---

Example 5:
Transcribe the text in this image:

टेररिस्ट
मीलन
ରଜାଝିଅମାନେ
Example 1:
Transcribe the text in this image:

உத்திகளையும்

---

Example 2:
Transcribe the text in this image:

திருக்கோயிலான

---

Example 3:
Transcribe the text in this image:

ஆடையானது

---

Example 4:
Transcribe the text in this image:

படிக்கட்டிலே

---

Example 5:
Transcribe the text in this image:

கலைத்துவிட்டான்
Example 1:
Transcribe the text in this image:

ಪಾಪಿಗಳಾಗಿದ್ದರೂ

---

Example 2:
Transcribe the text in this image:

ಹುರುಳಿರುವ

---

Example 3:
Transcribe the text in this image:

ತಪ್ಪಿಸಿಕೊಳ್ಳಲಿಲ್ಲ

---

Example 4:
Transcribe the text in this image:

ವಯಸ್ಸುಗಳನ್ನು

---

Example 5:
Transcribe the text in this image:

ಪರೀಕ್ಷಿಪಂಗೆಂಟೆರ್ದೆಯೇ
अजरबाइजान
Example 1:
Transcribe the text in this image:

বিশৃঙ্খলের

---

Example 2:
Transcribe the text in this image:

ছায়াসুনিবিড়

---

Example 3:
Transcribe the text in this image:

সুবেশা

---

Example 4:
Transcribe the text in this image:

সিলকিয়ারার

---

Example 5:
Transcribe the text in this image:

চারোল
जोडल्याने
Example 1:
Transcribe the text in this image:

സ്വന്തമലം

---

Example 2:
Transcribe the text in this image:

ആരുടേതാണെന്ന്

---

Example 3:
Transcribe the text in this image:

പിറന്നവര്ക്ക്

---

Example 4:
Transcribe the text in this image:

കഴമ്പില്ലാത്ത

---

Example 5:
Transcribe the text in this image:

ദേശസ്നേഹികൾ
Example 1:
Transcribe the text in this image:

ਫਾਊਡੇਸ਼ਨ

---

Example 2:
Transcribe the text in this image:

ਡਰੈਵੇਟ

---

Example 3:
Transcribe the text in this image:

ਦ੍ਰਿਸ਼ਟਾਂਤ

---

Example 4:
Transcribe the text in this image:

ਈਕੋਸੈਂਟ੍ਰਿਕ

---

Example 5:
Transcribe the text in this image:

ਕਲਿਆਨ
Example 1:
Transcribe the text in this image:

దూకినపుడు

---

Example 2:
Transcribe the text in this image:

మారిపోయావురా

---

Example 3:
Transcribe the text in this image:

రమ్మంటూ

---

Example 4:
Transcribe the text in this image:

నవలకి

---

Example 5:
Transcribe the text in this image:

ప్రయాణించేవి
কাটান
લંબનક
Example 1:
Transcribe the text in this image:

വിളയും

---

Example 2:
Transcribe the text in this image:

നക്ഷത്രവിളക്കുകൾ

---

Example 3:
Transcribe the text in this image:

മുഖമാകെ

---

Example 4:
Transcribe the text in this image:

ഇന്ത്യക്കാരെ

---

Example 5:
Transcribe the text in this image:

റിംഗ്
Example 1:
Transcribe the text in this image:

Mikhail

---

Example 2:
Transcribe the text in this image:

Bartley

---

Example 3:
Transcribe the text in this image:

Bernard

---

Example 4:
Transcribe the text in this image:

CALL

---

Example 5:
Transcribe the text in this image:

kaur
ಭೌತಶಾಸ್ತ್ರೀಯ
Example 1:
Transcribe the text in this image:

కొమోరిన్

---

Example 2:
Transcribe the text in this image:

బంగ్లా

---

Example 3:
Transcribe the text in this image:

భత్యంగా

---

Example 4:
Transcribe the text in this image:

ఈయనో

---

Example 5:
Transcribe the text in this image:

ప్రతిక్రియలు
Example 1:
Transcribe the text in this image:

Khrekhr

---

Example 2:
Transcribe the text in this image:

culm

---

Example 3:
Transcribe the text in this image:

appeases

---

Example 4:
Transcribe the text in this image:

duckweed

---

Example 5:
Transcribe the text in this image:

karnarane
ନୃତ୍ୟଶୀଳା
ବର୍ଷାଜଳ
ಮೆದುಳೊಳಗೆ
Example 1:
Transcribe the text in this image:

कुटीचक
= = = = =
• About this task
Recreate the listing exactly, so that each entry reads as before.

• Task answer
---

Example 5:
Transcribe the text in this image:

टेररिस्ट
मीलन
ରଜାଝିଅମାନେ
Example 1:
Transcribe the text in this image:

உத்திகளையும்

---

Example 2:
Transcribe the text in this image:

திருக்கோயிலான

---

Example 3:
Transcribe the text in this image:

ஆடையானது

---

Example 4:
Transcribe the text in this image:

படிக்கட்டிலே

---

Example 5:
Transcribe the text in this image:

கலைத்துவிட்டான்
Example 1:
Transcribe the text in this image:

ಪಾಪಿಗಳಾಗಿದ್ದರೂ

---

Example 2:
Transcribe the text in this image:

ಹುರುಳಿರುವ

---

Example 3:
Transcribe the text in this image:

ತಪ್ಪಿಸಿಕೊಳ್ಳಲಿಲ್ಲ

---

Example 4:
Transcribe the text in this image:

ವಯಸ್ಸುಗಳನ್ನು

---

Example 5:
Transcribe the text in this image:

ಪರೀಕ್ಷಿಪಂಗೆಂಟೆರ್ದೆಯೇ
अजरबाइजान
Example 1:
Transcribe the text in this image:

বিশৃঙ্খলের

---

Example 2:
Transcribe the text in this image:

ছায়াসুনিবিড়

---

Example 3:
Transcribe the text in this image:

সুবেশা

---

Example 4:
Transcribe the text in this image:

সিলকিয়ারার

---

Example 5:
Transcribe the text in this image:

চারোল
जोडल्याने
Example 1:
Transcribe the text in this image:

സ്വന്തമലം

---

Example 2:
Transcribe the text in this image:

ആരുടേതാണെന്ന്

---

Example 3:
Transcribe the text in this image:

പിറന്നവര്ക്ക്

---

Example 4:
Transcribe the text in this image:

കഴമ്പില്ലാത്ത

---

Example 5:
Transcribe the text in this image:

ദേശസ്നേഹികൾ
Example 1:
Transcribe the text in this image:

ਫਾਊਡੇਸ਼ਨ

---

Example 2:
Transcribe the text in this image:

ਡਰੈਵੇਟ

---

Example 3:
Transcribe the text in this image:

ਦ੍ਰਿਸ਼ਟਾਂਤ

---

Example 4:
Transcribe the text in this image:

ਈਕੋਸੈਂਟ੍ਰਿਕ

---

Example 5:
Transcribe the text in this image:

ਕਲਿਆਨ
Example 1:
Transcribe the text in this image:

దూకినపుడు

---

Example 2:
Transcribe the text in this image:

మారిపోయావురా

---

Example 3:
Transcribe the text in this image:

రమ్మంటూ

---

Example 4:
Transcribe the text in this image:

నవలకి

---

Example 5:
Transcribe the text in this image:

ప్రయాణించేవి
কাটান
લંબનક
Example 1:
Transcribe the text in this image:

വിളയും

---

Example 2:
Transcribe the text in this image:

നക്ഷത്രവിളക്കുകൾ

---

Example 3:
Transcribe the text in this image:

മുഖമാകെ

---

Example 4:
Transcribe the text in this image:

ഇന്ത്യക്കാരെ

---

Example 5:
Transcribe the text in this image:

റിംഗ്
Example 1:
Transcribe the text in this image:

Mikhail

---

Example 2:
Transcribe the text in this image:

Bartley

---

Example 3:
Transcribe the text in this image:

Bernard

---

Example 4:
Transcribe the text in this image:

CALL

---

Example 5:
Transcribe the text in this image:

kaur
ಭೌತಶಾಸ್ತ್ರೀಯ
Example 1:
Transcribe the text in this image:

కొమోరిన్

---

Example 2:
Transcribe the text in this image:

బంగ్లా

---

Example 3:
Transcribe the text in this image:

భత్యంగా

---

Example 4:
Transcribe the text in this image:

ఈయనో

---

Example 5:
Transcribe the text in this image:

ప్రతిక్రియలు
Example 1:
Transcribe the text in this image:

Khrekhr

---

Example 2:
Transcribe the text in this image:

culm

---

Example 3:
Transcribe the text in this image:

appeases

---

Example 4:
Transcribe the text in this image:

duckweed

---

Example 5:
Transcribe the text in this image:

karnarane
ନୃତ୍ୟଶୀଳା
ବର୍ଷାଜଳ
ಮೆದುಳೊಳಗೆ
Example 1:
Transcribe the text in this image:

कुटीचक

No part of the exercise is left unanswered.